Baron Hans Paul von Wolzogen (13 November 1848 in Potsdam – 2 June 1938 in Bayreuth), was a German man of letters, editor and publisher. He is best known for his connection with Richard Wagner.
Childhood
Wolzogen's father, Alfred von Wolzogen, was a court theatrical director in Schwerin; his mother (a daughter of the famous architect Karl Friedrich Schinkel) died when her son was two years old. As a schoolboy, Wolzogen was already interested in music and the theatre.
It was while on his honeymoon in 1872 that he first visited Bayreuth, where shortly before, on 22 May (Wagner's birthday), the foundation-stone had been laid for the Bayreuth Festspielhaus.
In Bayreuth
It was Wagner who invited Wolzogen to Bayreuth in 1877 in order that he would edit the Wagnerian publication Bayreuther Blätter; Wolzogen stayed in that post until his death.
From 1878 he lived in the Schillerstrasse, not far from Wagner's house Wahnfried.
After Wagner's death Wolzogen became a central figure of the so-called 'Wahnfried circle', which tried to load the dead master's work with pseudo-religious meaning.
Literary work
Wolzogen produced a biography of Wagner and several essays.
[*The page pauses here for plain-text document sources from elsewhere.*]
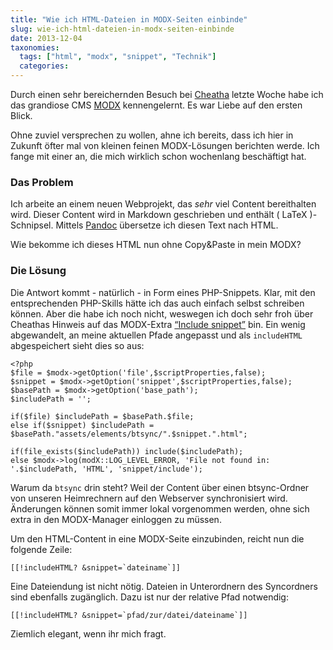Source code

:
 ```yaml
---
title: "Wie ich HTML-Dateien in MODX-Seiten einbinde"
slug: wie-ich-html-dateien-in-modx-seiten-einbinde
date: 2013-12-04
taxonomies:
  tags: ["html", "modx", "snippet", "Technik"]
  categories: 
---
```


<p>Durch einen sehr bereichernden Besuch bei <a href="https://twitter.com/cheatha">Cheatha</a> letzte Woche habe ich das grandiose CMS <a href="http://modx.com/">MODX</a> kennengelernt. Es war Liebe auf den ersten Blick.

Ohne zuviel versprechen zu wollen, ahne ich bereits, dass ich hier in Zukunft öfter mal von kleinen feinen MODX-Lösungen berichten werde. Ich fange mit einer an, die mich wirklich schon wochenlang beschäftigt hat.

</p><h3>Das Problem</h3>

Ich arbeite an einem neuen Webprojekt, das <em>sehr</em> viel Content bereithalten wird. Dieser Content wird in Markdown geschrieben und enthält <span class="math">( LaTeX )</span>-Schnipsel. Mittels <a href="http://johnmacfarlane.net/pandoc/">Pandoc</a> übersetze ich diesen Text nach HTML.

Wie bekomme ich dieses HTML nun ohne Copy&amp;Paste in mein MODX?

<!--more-->

<h3>Die Lösung</h3>

Die Antwort kommt - natürlich - in Form eines PHP-Snippets. Klar, mit den entsprechenden PHP-Skills hätte ich das auch einfach selbst schreiben können. Aber die habe ich noch nicht, weswegen ich doch sehr froh über Cheathas Hinweis auf das MODX-Extra <a href="http://modx.com/extras/package/includesnippet">“Include snippet”</a> bin. Ein wenig abgewandelt, an meine aktuellen Pfade angepasst und als <code>includeHTML</code> abgespeichert sieht dies so aus:

<pre><code>&lt;?php
$file = $modx-&gt;getOption('file',$scriptProperties,false);
$snippet = $modx-&gt;getOption('snippet',$scriptProperties,false);
$basePath = $modx-&gt;getOption('base_path');
$includePath = '';

if($file) $includePath = $basePath.$file;
else if($snippet) $includePath = $basePath."assets/elements/btsync/".$snippet.".html";

if(file_exists($includePath)) include($includePath);
else $modx-&gt;log(modX::LOG_LEVEL_ERROR, 'File not found in: '.$includePath, 'HTML', 'snippet/include');
</code></pre>

Warum da <code>btsync</code> drin steht? Weil der Content über einen btsync-Ordner von unseren Heimrechnern auf den Webserver synchronisiert wird. Änderungen können somit immer lokal vorgenommen werden, ohne sich extra in den MODX-Manager einloggen zu müssen.

Um den HTML-Content in eine MODX-Seite einzubinden, reicht nun die folgende Zeile:

<pre><code>[[!includeHTML? &amp;snippet=`dateiname`]]
</code></pre>

Eine Dateiendung ist nicht nötig. Dateien in Unterordnern des Syncordners sind ebenfalls zugänglich. Dazu ist nur der relative Pfad notwendig:

<pre><code>[[!includeHTML? &amp;snippet=`pfad/zur/datei/dateiname`]]
</code></pre>

Ziemlich elegant, wenn ihr mich fragt.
He was also the editor of three volumes of Wagner's letters and poems. Perhaps his most significant achievement, however, was his series of 'thematic guides' to Wagner's later dramas. In these publications he identified many of the so-called 'leading motives' and gave them names that in many cases are still in use today.
Wolzogen's small book 'A Guide Through the Music of Richard Wagner's Ring of the Nibelung ' was published in 1878, two years after the original production of the tetralogy at Bayreuth. He also wrote a popular book on Nordic mythology titled Die Edda: Germanische Götter- und Heldensagen in 1920.